Hematology Department, Federico II University of Naples, Naples, Italy; Department of Clinical Medicine and Surgery, Federico II University of Naples, Naples, Italy.
European Society for Blood and Marrow Transplantation study office, Paris, France; Hematology Department, Transplantation and Cellular Therapy Service, Hôpital Saint Antoine, Paris, France; St Antoine Research Center, INSERM Sorbonne University CRSA, Hopital St Antoine, Paris, France.
Transplant Cell Ther. 2022 Sep;28(9):587.e1-587.e7. doi: 10.1016/j.jtct.2022.06.006. Epub 2022 Jun 14.

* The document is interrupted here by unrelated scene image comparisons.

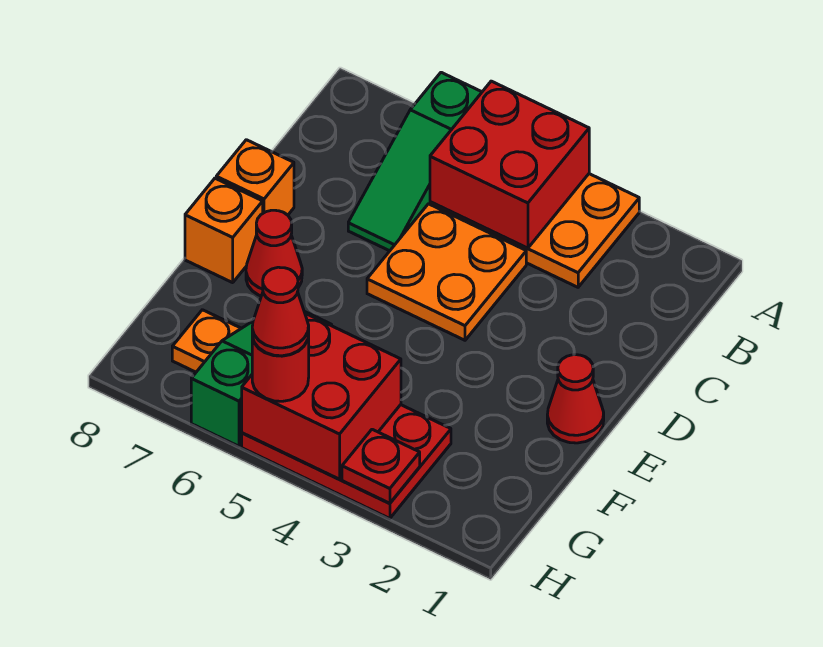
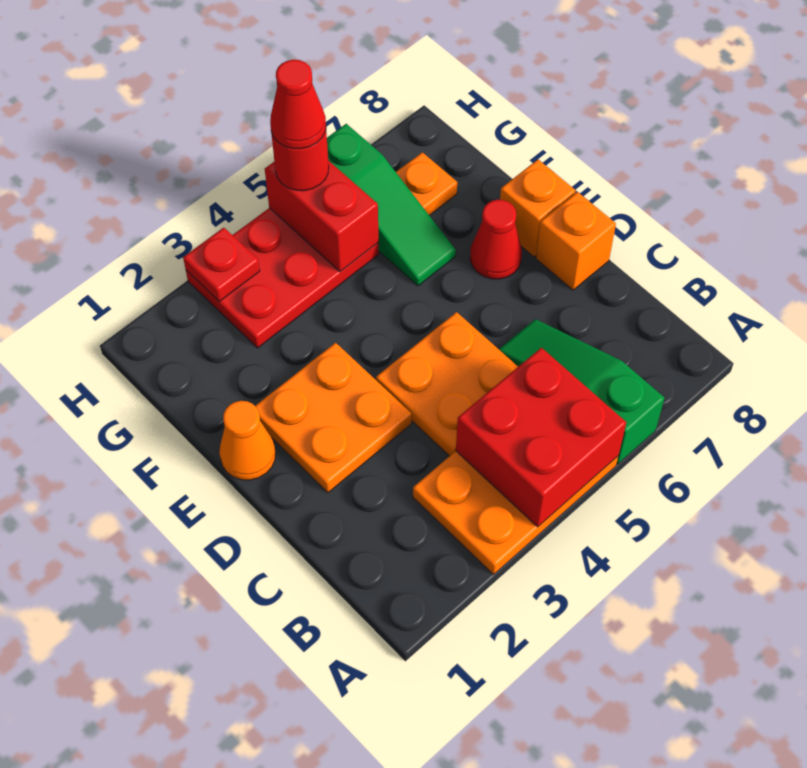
none -> orange plate D2:E3 level 1
red cone E1 level 1 -> orange cone E1 level 1
red brick G4:H5 level 2 -> red brick G5:H5 level 2

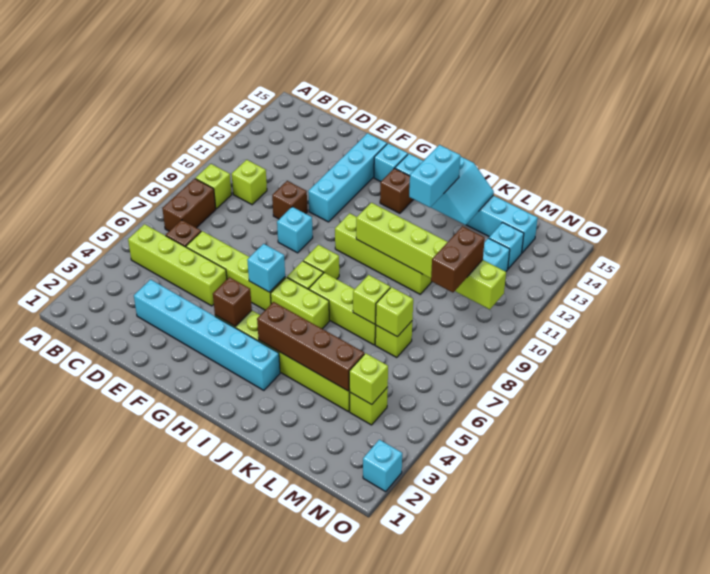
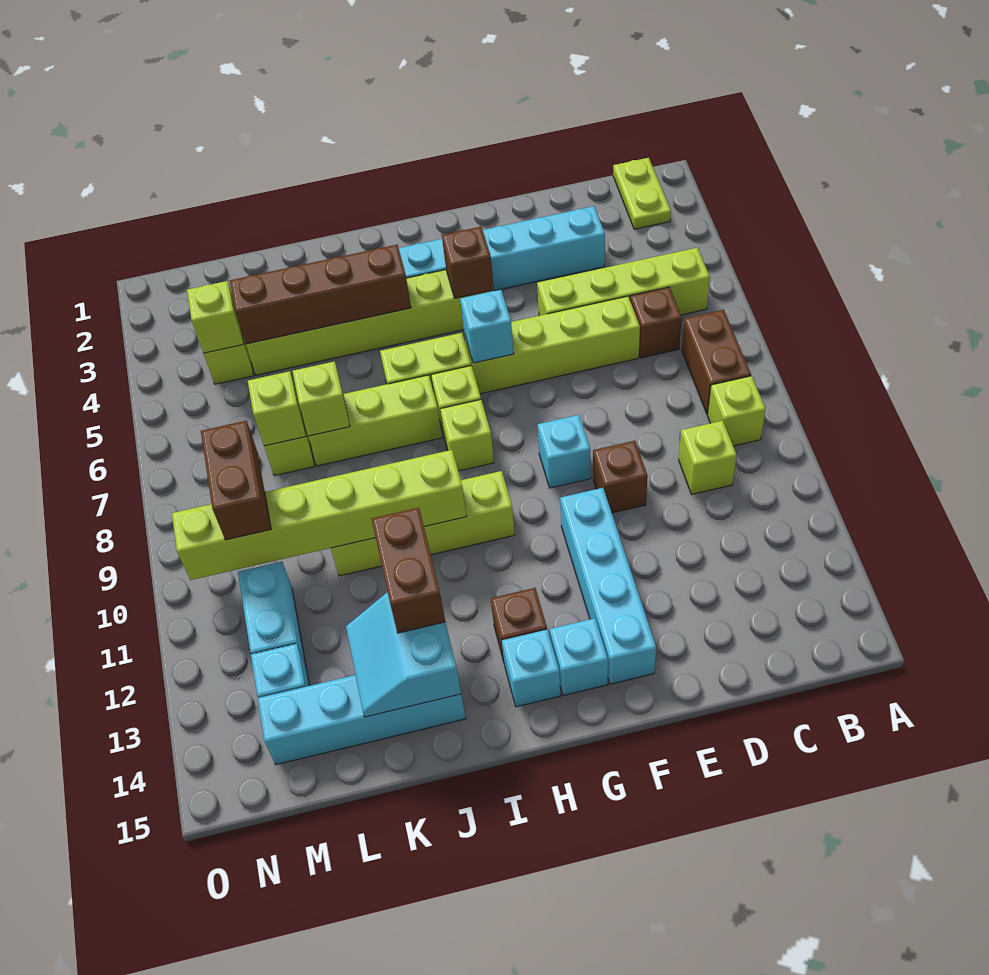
none -> lime plate B1:B2 level 1
cyan brick J12:J13 level 3 -> brown brick J12:J13 level 3
cyan brick O2 level 1 -> none

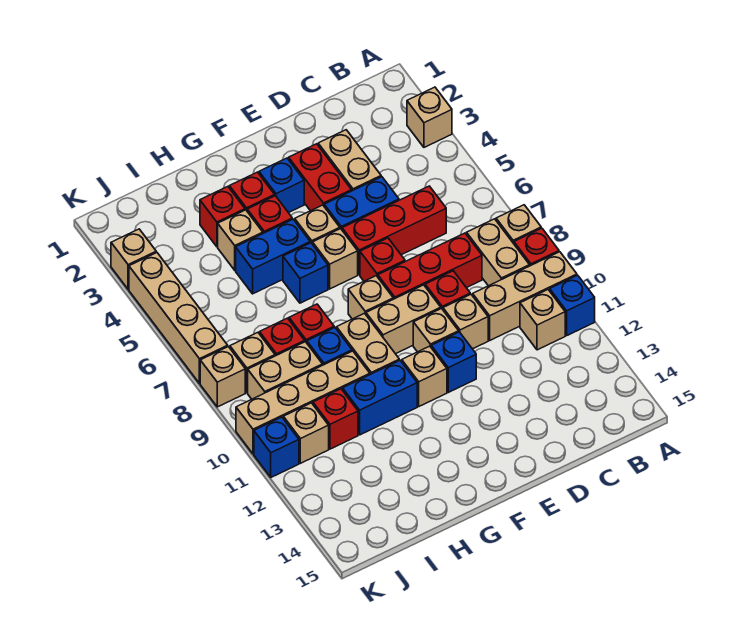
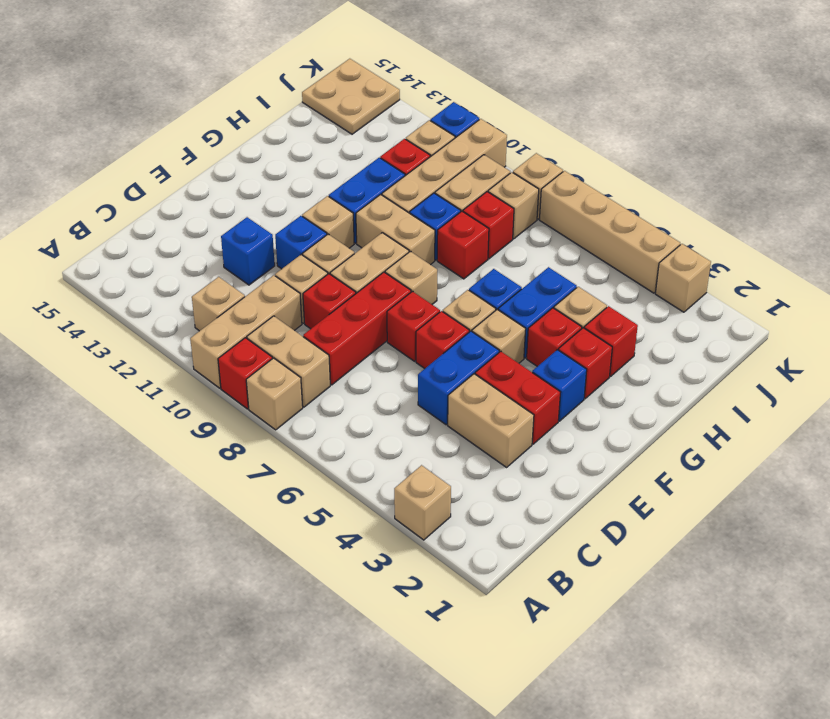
blue brick A11 level 1 -> blue brick D12 level 1
red brick C6:E6 level 1 -> red brick E6 level 1
none -> tan plate J14:K15 level 1

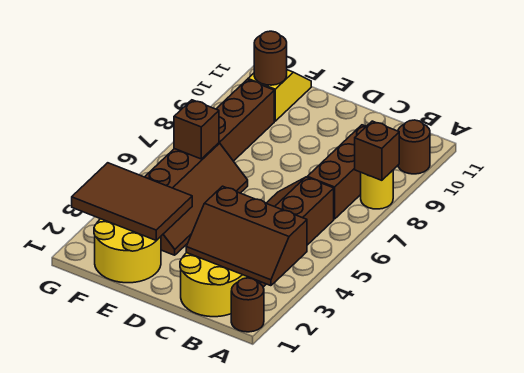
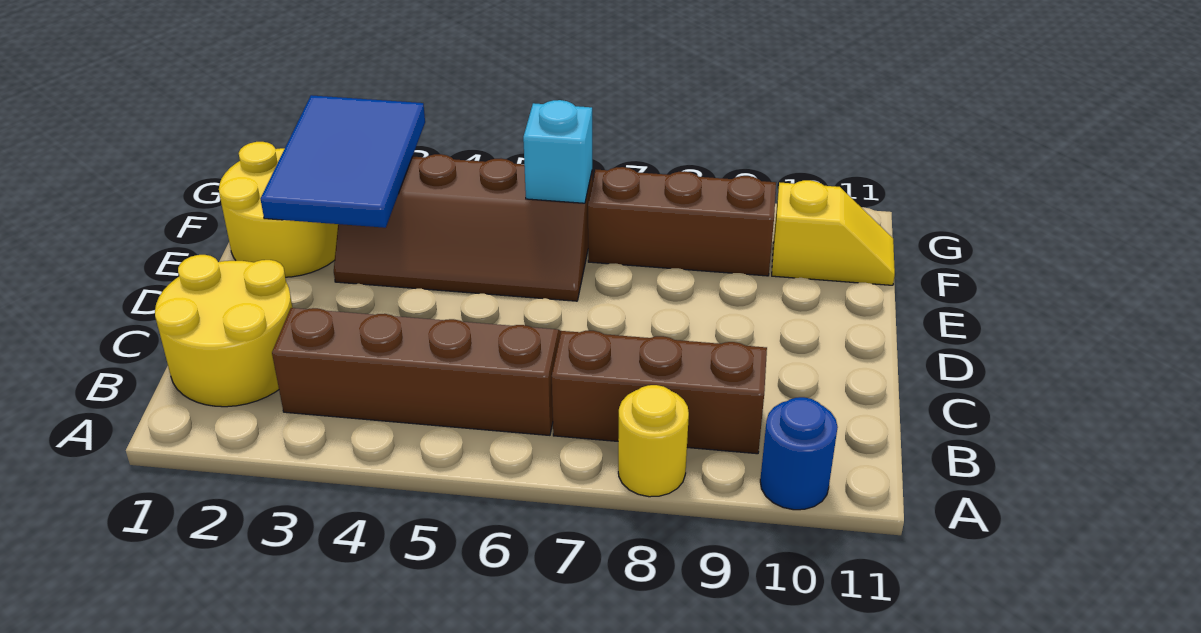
brown round brick A1 level 1 -> none
brown slope A2:C3 level 2 top 3 -> none
brown brick A8 level 2 -> none
brown round brick A10 level 1 -> blue round brick A10 level 1
brown tile E2:G3 level 2 -> blue tile E2:G3 level 2
brown brick F6 level 2 -> cyan brick F6 level 2
brown round brick F10 level 2 -> none

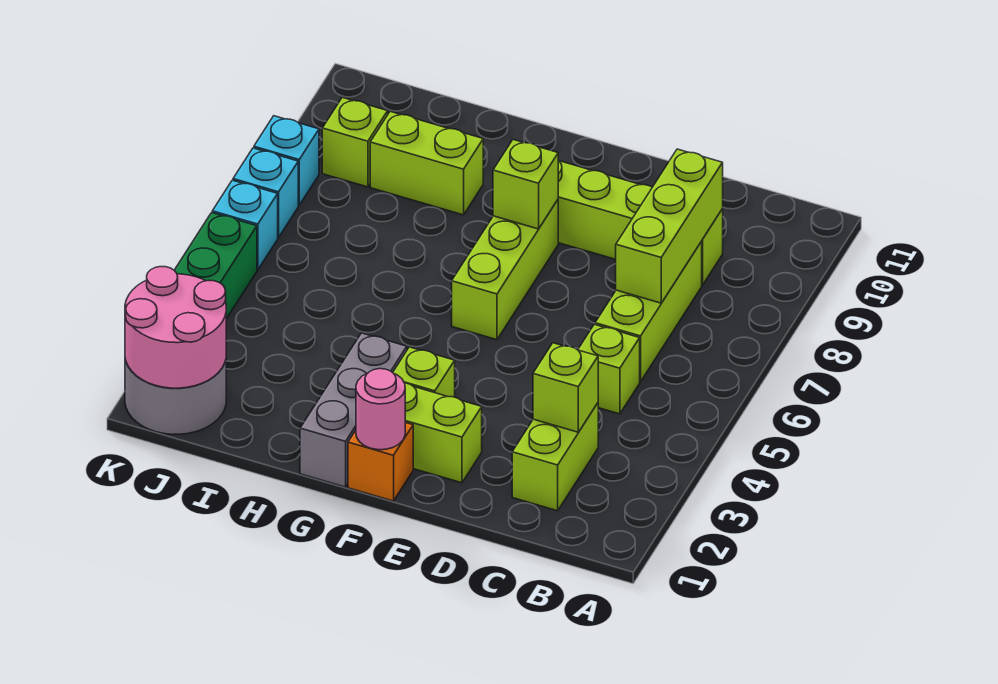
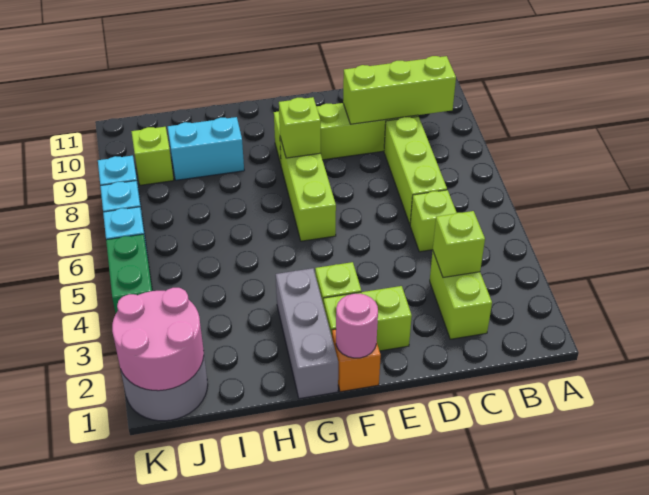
lime brick C7:C9 level 2 -> lime brick B9:D9 level 2
lime brick H9:I9 level 1 -> cyan brick H9:I9 level 1

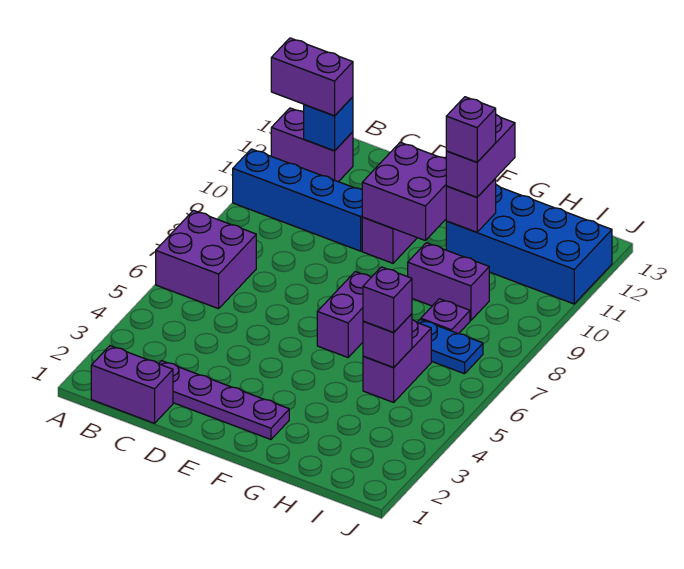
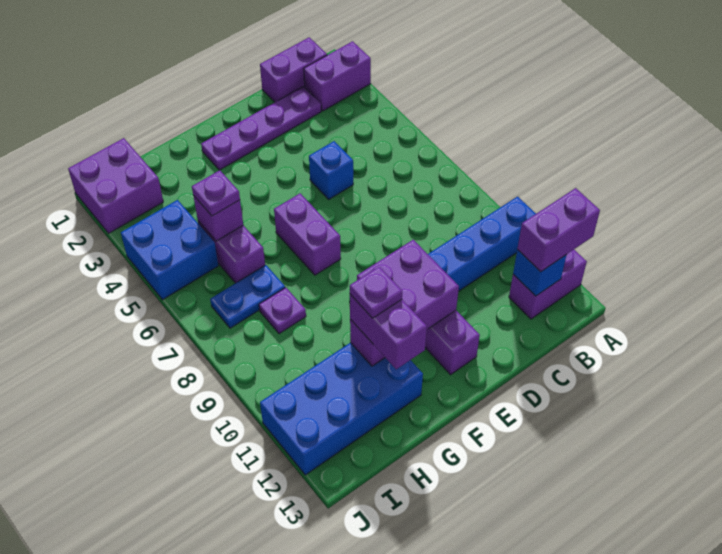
purple brick A6:B7 level 1 -> purple brick I1:J2 level 1
none -> blue brick D5 level 1
purple brick G9:H9 level 1 -> purple brick A2:B2 level 1
purple brick G11 level 4 -> purple plate G11 level 4
purple brick H5 level 3 -> purple plate H5 level 3
none -> blue brick I4:J5 level 1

The use of haploidentical hematopoietic cell transplantation (haplo-HCT) with peripheral blood stem cells (PBSCs) to treat acute myelogenous leukemia (AML) is increasing. We explored whether the addition of antithymocyte globulin (ATG) to post-transplantation cyclophosphamide (PTCy) allows better outcomes compared with PTCy alone in haplo-HCT with PBSCs (haplo-PBSCT). We included 441 adult patients undergoing a first haplo-PBSCT for AML in first or second complete remission; graft-versus-host disease (GVHD) prophylaxis contained either PTCy alone (n = 374) or ATG plus PTCy (n = 67), in addition to cyclosporine A (CsA) and mycophenolate mofetil (MMF) as other immunosuppressive agents. All transplantations were performed between 2011 and 2019. No major imbalances were observed between the 2 groups. For both groups, the median patient age was 56 years, and the median year of haplo-PBSCT was 2017. Most patients received a reduced-intensity conditioning regimen (57% in the PTCy group and 61% in the ATG+PTCy group; P = .54). The median follow-up was 19 months in the PTCy group versus 15 months in the ATG+PTCy group (P = .59), and the rate of neutrophil engraftment in the 2 groups was 97% and 98%, respectively. In univariate analysis, there were no statistical differences in transplantation outcomes between the 2 groups. In multivariate analysis, ATG+PTCy was associated with a lower risk of chronic GVHD compared with PTCy alone (hazard ratio, .46; 95% confidence interval, .23 to .93; P = .03). No between-group differences in the other transplantation outcomes were seen. In haplo-PBSCT, the addition of ATG to PTCy (with CsA and MMF) is feasible and better at preventing chronic GVHD and is associated with survival and transplantation outcomes comparable to those with PTCy alone, without increasing transplantation toxicity, mortality, or relapse incidence.
越来越多的人使用单倍体造血细胞移植(haplo-HCT)联合外周血干细胞(PBSCs)治疗急性髓细胞白血病(AML)。我们探索了在haplo-HCT 联合 PBSCs(haplo-PBSCT)中,与单独使用 post-transplantation cyclophosphamide(PTCy)相比,添加抗胸腺细胞球蛋白(ATG)是否能带来更好的结果。我们纳入了 441 例接受首次 haplo-PBSCT 治疗 AML 处于首次或第二次完全缓解的成年患者;移植物抗宿主病(GVHD)预防方案包含单独使用 PTCy(n=374)或 ATG 加 PTCy(n=67),此外还有环孢素 A(CsA)和吗替麦考酚酯(MMF)作为其他免疫抑制剂。所有移植均在 2011 年至 2019 年期间进行。两组之间未观察到主要的不平衡。两组患者的中位年龄均为 56 岁,中位 haplo-PBSCT 年份均为 2017 年。大多数患者接受了强度降低的预处理方案(PTCy 组 57%,ATG+PTCy 组 61%;P=0.54)。PTCy 组的中位随访时间为 19 个月,ATG+PTCy 组为 15 个月(P=0.59),两组的中性粒细胞植入率分别为 97%和 98%。单变量分析显示,两组间移植结果无统计学差异。多变量分析显示,与单独使用 PTCy 相比,ATG+PTCy 与较低的慢性 GVHD 风险相关(风险比,0.46;95%置信区间,0.23 至 0.93;P=0.03)。两组间其他移植结果无差异。在 haplo-PBSCT 中,将 ATG 加入到 PTCy(联合 CsA 和 MMF)中是可行的,并且能更好地预防慢性 GVHD,与单独使用 PTCy 相比,生存和移植结果相当,不会增加移植毒性、死亡率或复发率。